LIVRE – Le bonsaï qui cache la forêt d’Alain Michel Jourdat

Posté le 14 juillet 2023 par

Aux éditions Jacques Flament, Le bonsaï qui cache la forêt s’essaye à l’exercice sagace et périlleux de rafraîchir les innombrables ramifications du cinéma japonais de la tradition à partir de quatre de ses plus éminents metteurs en scène :  Ozu Yasujiro, Mizoguchi Kenji, Naruse Mikio et Kurosawa Akira. Une anthologie croisée par la plume avisée d’Alain Michel Jourdat, parue le 10 avril 2023.
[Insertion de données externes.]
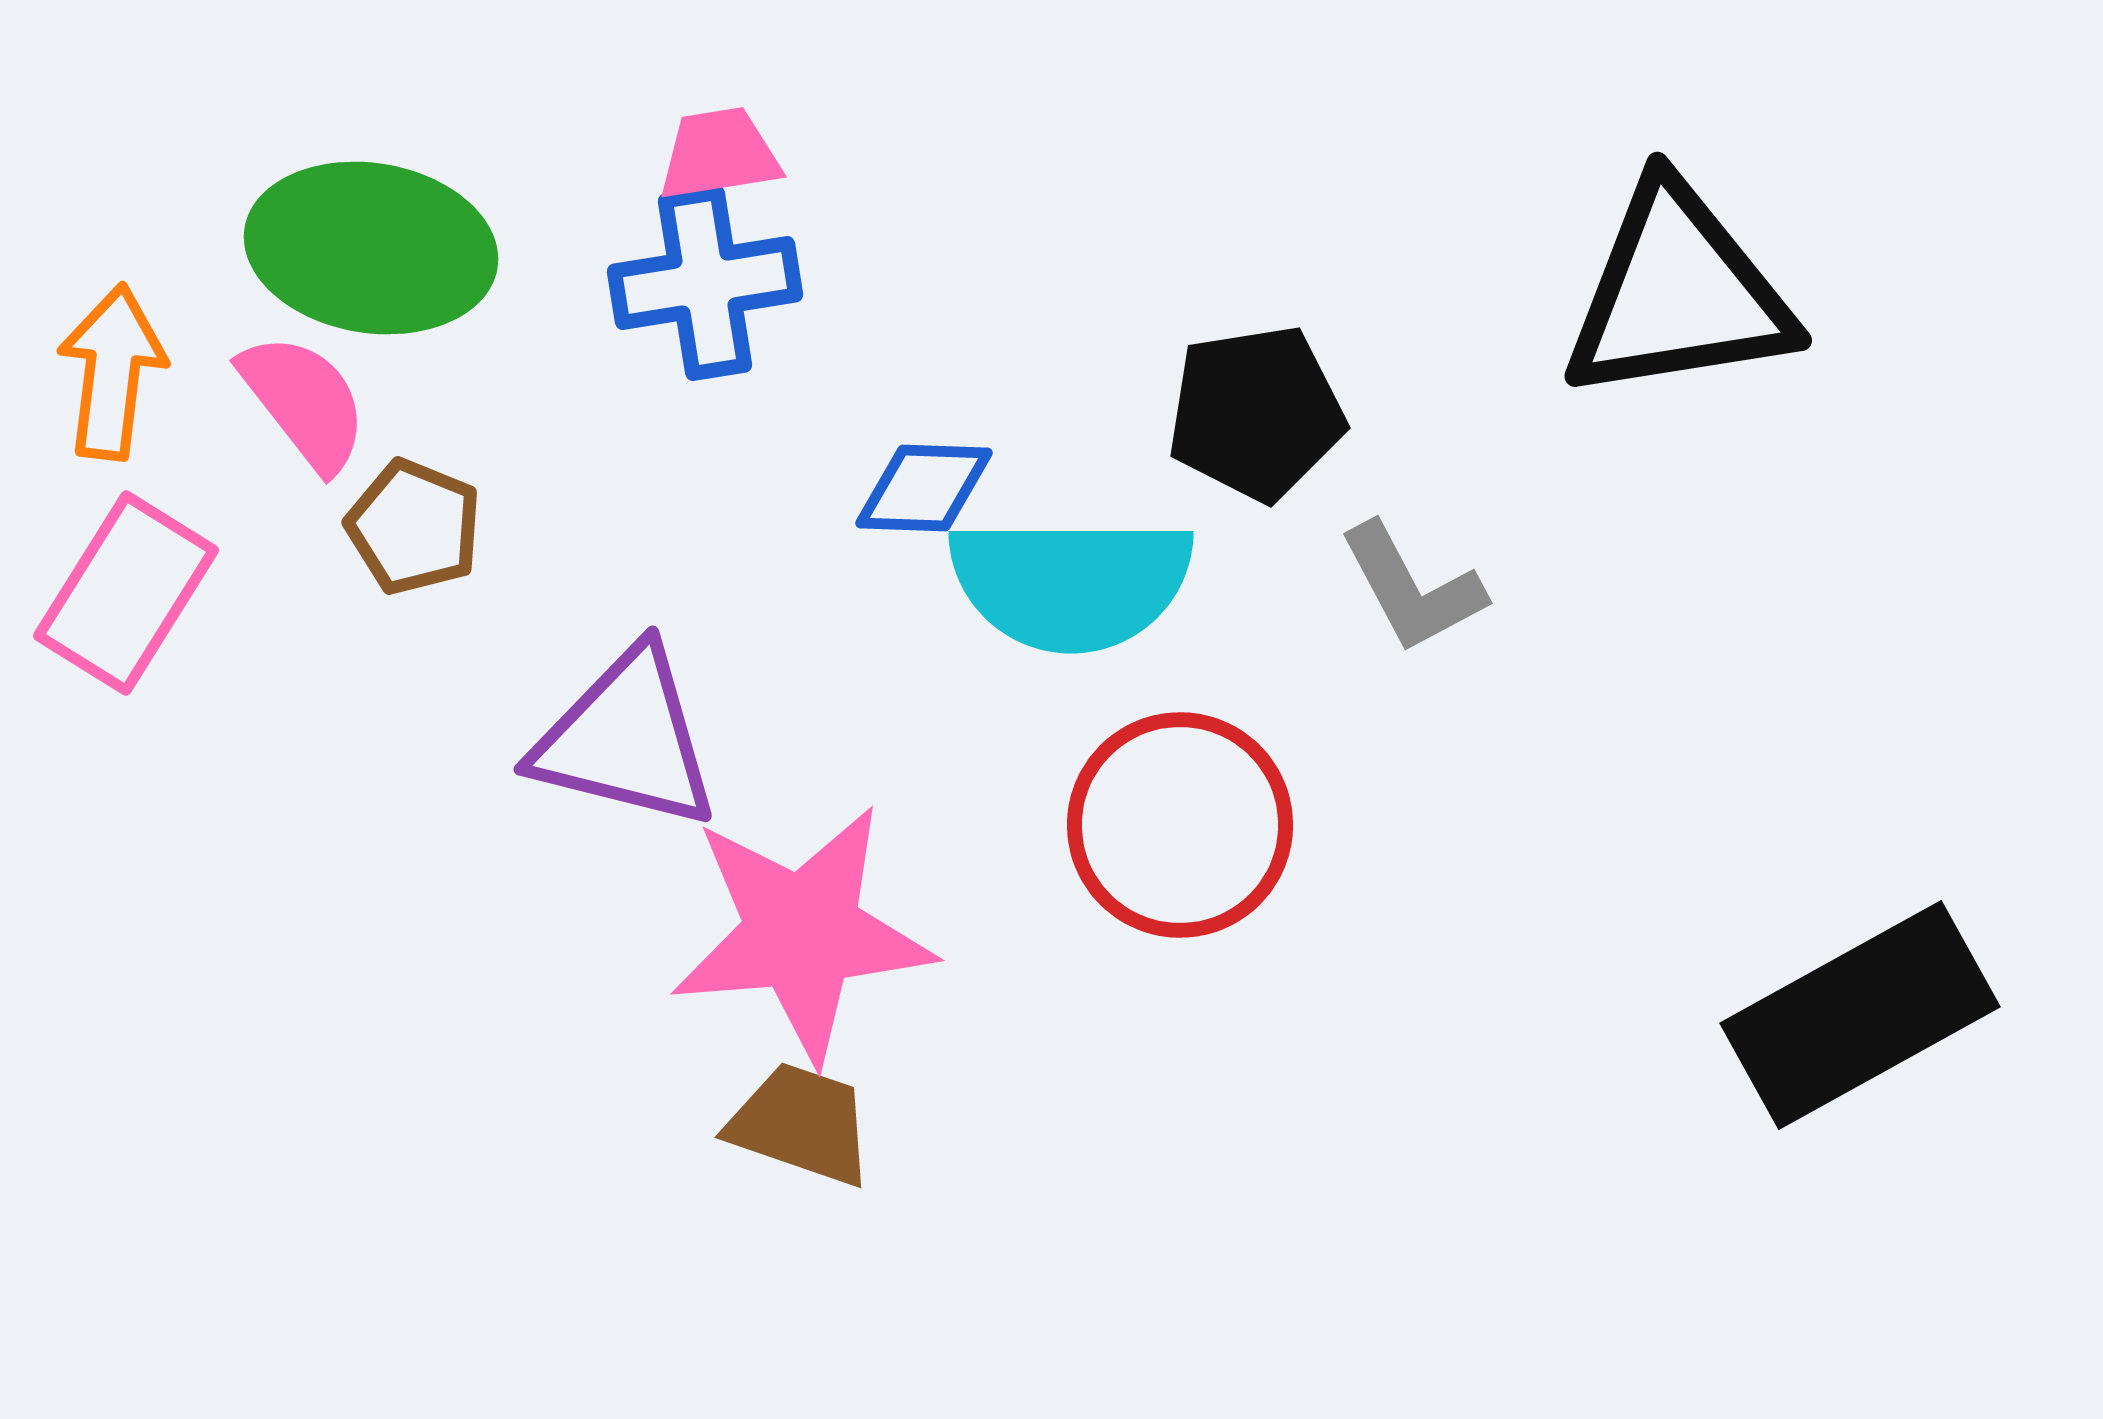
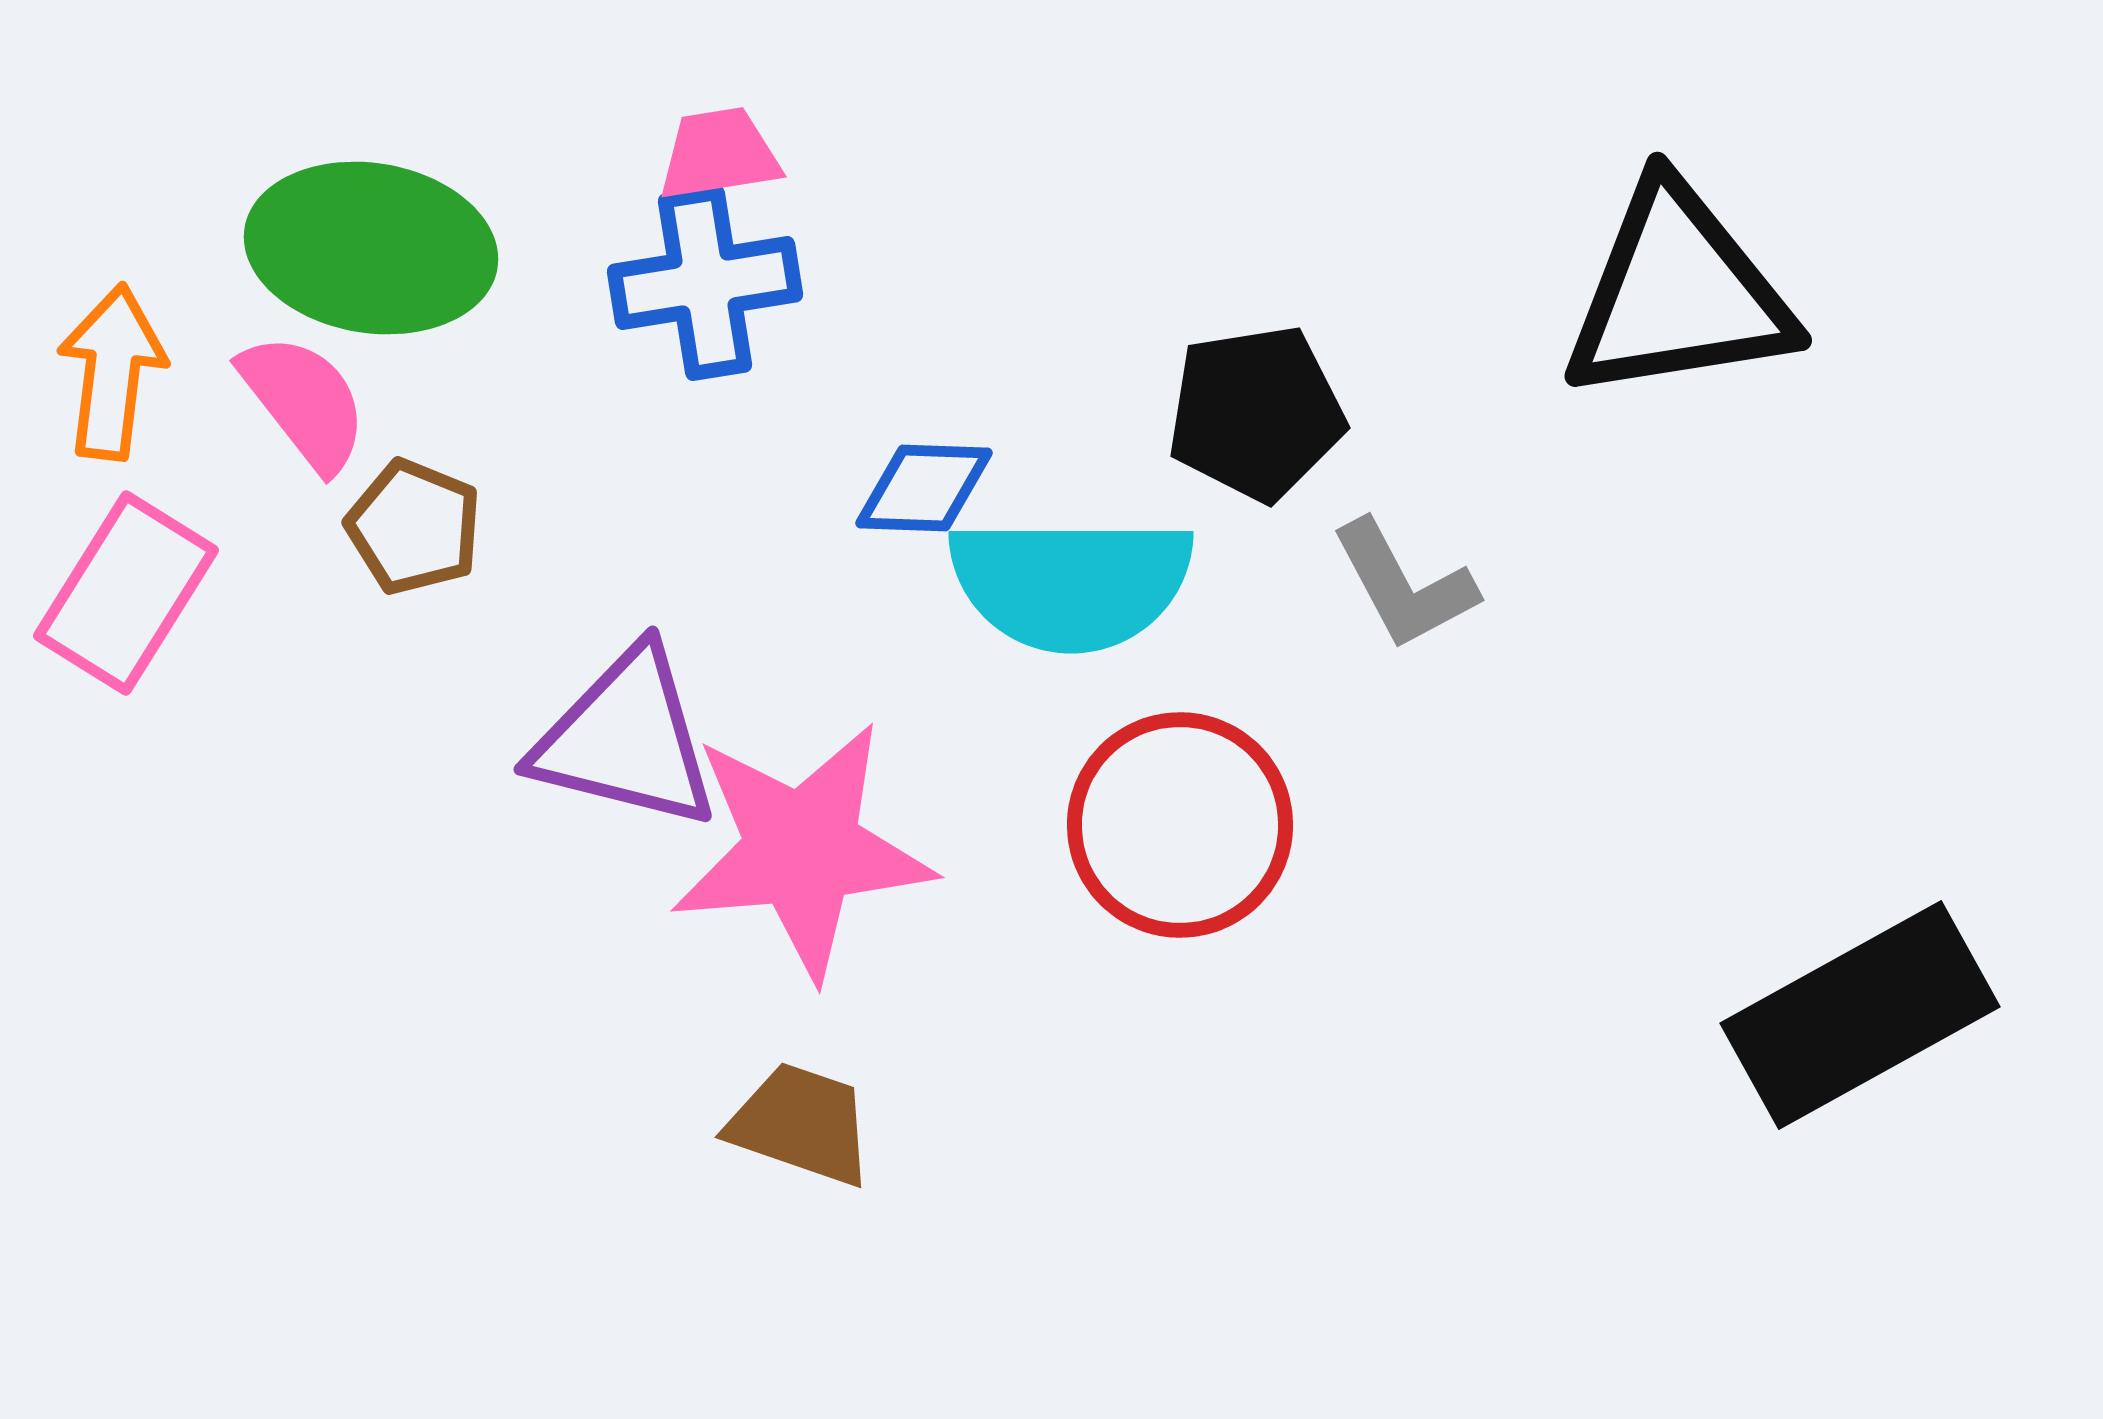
gray L-shape: moved 8 px left, 3 px up
pink star: moved 83 px up
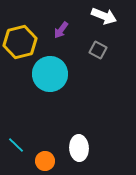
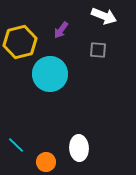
gray square: rotated 24 degrees counterclockwise
orange circle: moved 1 px right, 1 px down
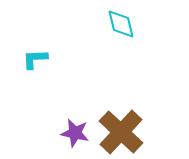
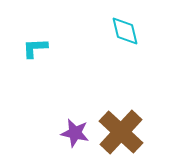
cyan diamond: moved 4 px right, 7 px down
cyan L-shape: moved 11 px up
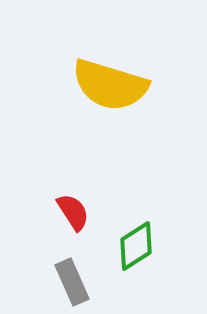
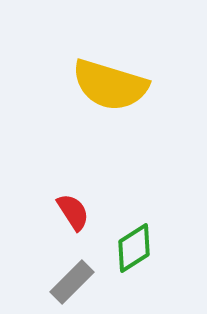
green diamond: moved 2 px left, 2 px down
gray rectangle: rotated 69 degrees clockwise
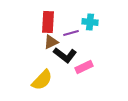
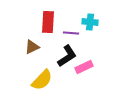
purple line: rotated 21 degrees clockwise
brown triangle: moved 19 px left, 5 px down
black L-shape: moved 2 px right, 1 px down; rotated 70 degrees counterclockwise
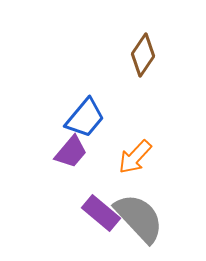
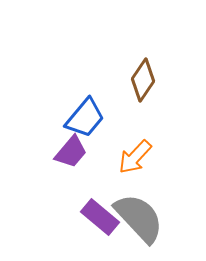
brown diamond: moved 25 px down
purple rectangle: moved 1 px left, 4 px down
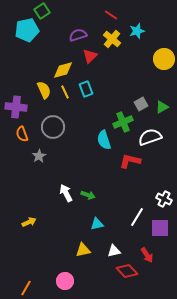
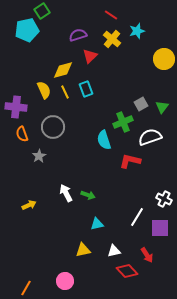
green triangle: rotated 24 degrees counterclockwise
yellow arrow: moved 17 px up
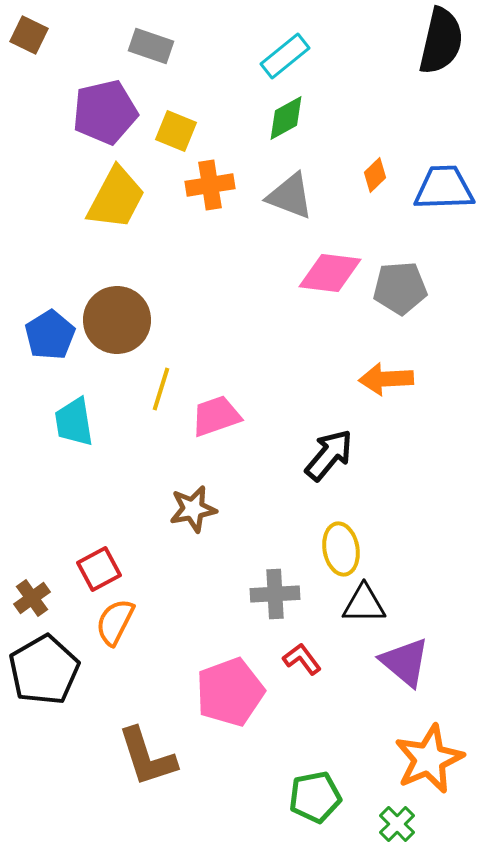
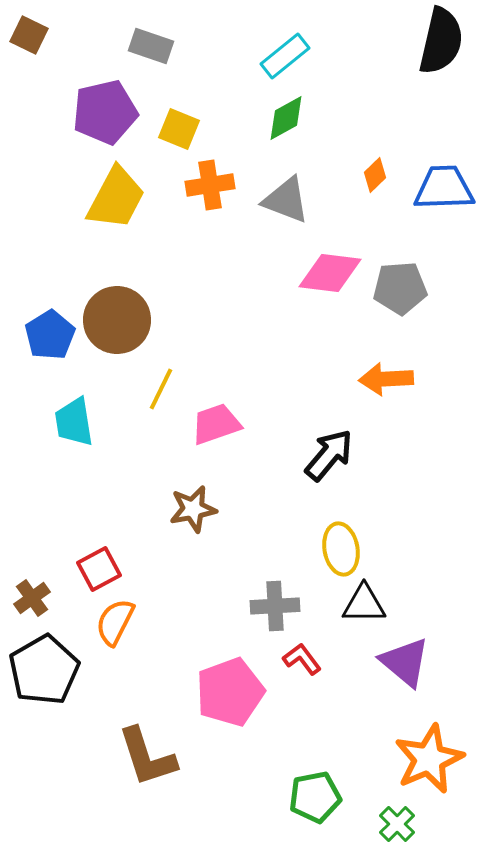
yellow square: moved 3 px right, 2 px up
gray triangle: moved 4 px left, 4 px down
yellow line: rotated 9 degrees clockwise
pink trapezoid: moved 8 px down
gray cross: moved 12 px down
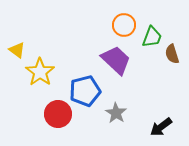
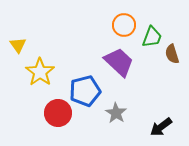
yellow triangle: moved 1 px right, 5 px up; rotated 18 degrees clockwise
purple trapezoid: moved 3 px right, 2 px down
red circle: moved 1 px up
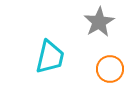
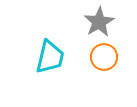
orange circle: moved 6 px left, 12 px up
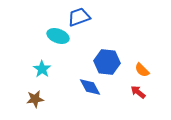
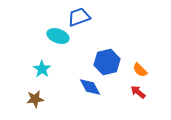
blue hexagon: rotated 20 degrees counterclockwise
orange semicircle: moved 2 px left
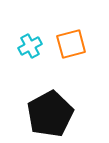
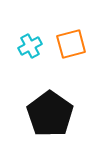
black pentagon: rotated 9 degrees counterclockwise
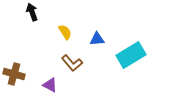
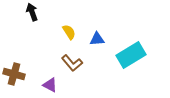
yellow semicircle: moved 4 px right
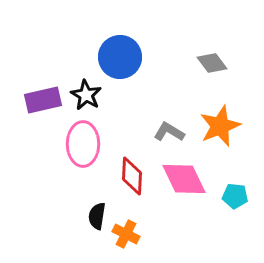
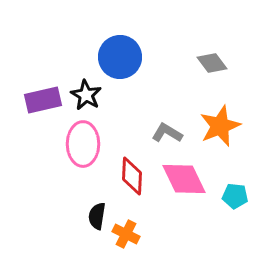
gray L-shape: moved 2 px left, 1 px down
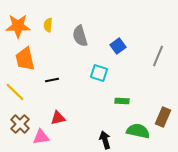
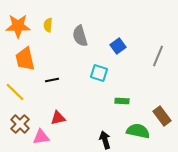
brown rectangle: moved 1 px left, 1 px up; rotated 60 degrees counterclockwise
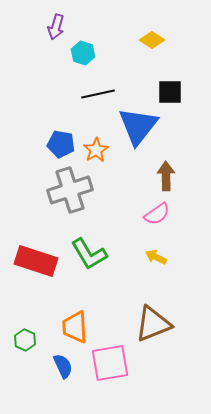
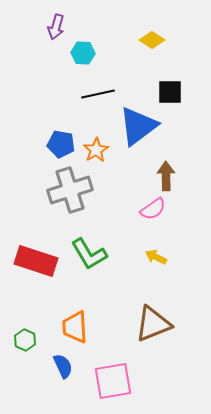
cyan hexagon: rotated 15 degrees counterclockwise
blue triangle: rotated 15 degrees clockwise
pink semicircle: moved 4 px left, 5 px up
pink square: moved 3 px right, 18 px down
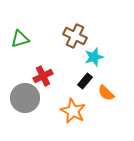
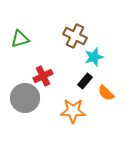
orange star: rotated 25 degrees counterclockwise
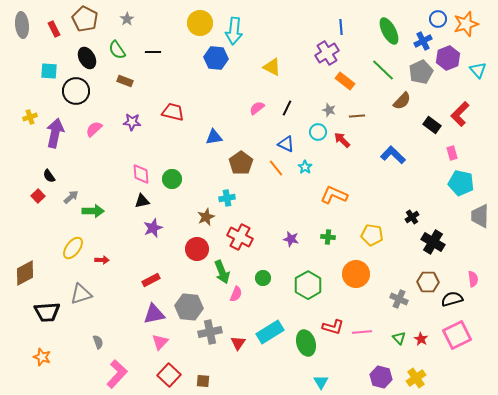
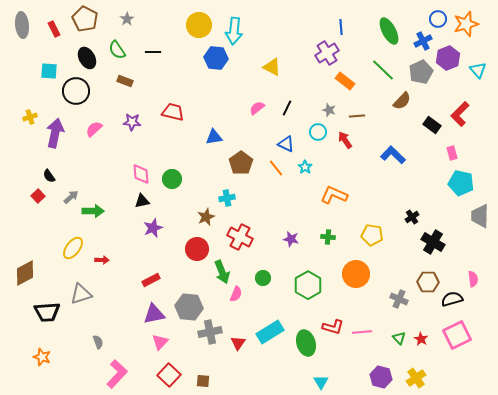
yellow circle at (200, 23): moved 1 px left, 2 px down
red arrow at (342, 140): moved 3 px right; rotated 12 degrees clockwise
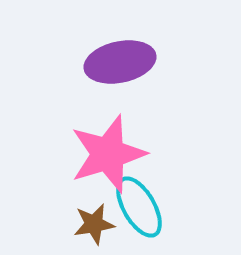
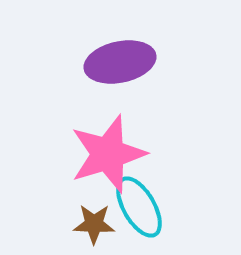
brown star: rotated 12 degrees clockwise
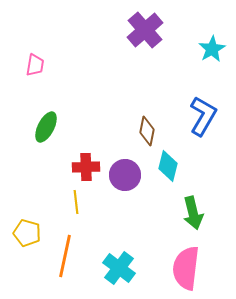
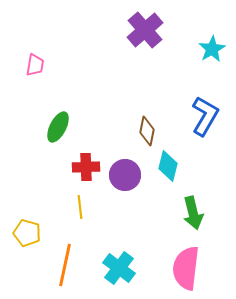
blue L-shape: moved 2 px right
green ellipse: moved 12 px right
yellow line: moved 4 px right, 5 px down
orange line: moved 9 px down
Entreprise complexe et audacieuse que de dresser le portrait d’un cinéma patrimonial aussi riche, ondoyant et emblématique que celui du Japon, nation cinématographique par excellence. « Que peut-il bien y avoir de comparable entre le regard d’entomologiste attendri et un brin paternaliste posé sur la famille nippone d’un Ozu, l’effleurement soyeux des héroïnes déchues d’un Mizoguchi, les intermittences sentimentales de l’éternel féminin calquées sur les intempéries climatiques d’un Naruse et les emballements épiques et l’humanisme d’écorché vif d’un Kurosawa », nous demande-t-on en quatrième de couverture ? C’est à ce questionnement qu’Alain Michel Jourdat répond au fil d’un ouvrage pour le moins exhaustif consacré à ces grands noms du cinéma japonais, qui, tour à tour, évoquent les branches d’un bonsaï soigneusement taillé selon la tradition, aux racines férocement ancrées dans leur époque.

Au sein d’un seul et même opus, Le bonsaï qui cache la forêt se laisse découvrir et redécouvrir à quatre reprises, suivant quatre sentiers distincts, plus ou moins balisés, que l’on arpente au gré des incursions et interactions cinématographiques. Sans pour autant choisir le chemin de l’intertextualité, Alain Michel Jourdat se justifie d’une telle approche au cœur-même du texte, en son épicentre où le shomingeki d’un Ozu galvanise des forces esthétiques semblables à celles d’une tragédie shakespearienne revisitée par Kurosawa. L’identité cinématographique japonaise de tout un âge d’or s’exerce au fil des pages et d’un corpus scrupuleusement étudié avec la verve qui revient à l’exploration de tels monuments du 7e art.

Thèmes, registres, motifs, occurrences, paradigmes, singularités et infusions sont désossés selon une méthodologie fraîchement libérée de la prose et des contraintes rédactionnelles académiques, la plume de l’auteur s’autorisant quelques réjouissantes envolées pour un confort de lecture affermi. L’importance du contexte historique n’est pas non plus éludée et défriche bon nombre de problématiques sociétales, au demeurant indissociables des films mentionnés (le patriarcat chez Naruse, la figure féminine chez Mizoguchi…). Les cinéastes sont donc, à part égale, sujets à cette autopsie, de laquelle sont extirpées les signatures de chacun avec une lucidité étonnante. Alain Michel Jourdat publie ainsi un livre à posséder sur sa table de chevet pour quiconque éprouve un amour inconditionnel à l’encontre du cinéma japonais, et souhaite à l’issue poser des mots sur la beauté mystérieuse, envoûtante et étrangère de ses images.

Richard Guerry.

Le bonsaï qui cache la forêt d’Alain Michel Jourdat. Paru aux éditions Jacques Flament le 10/04/2023.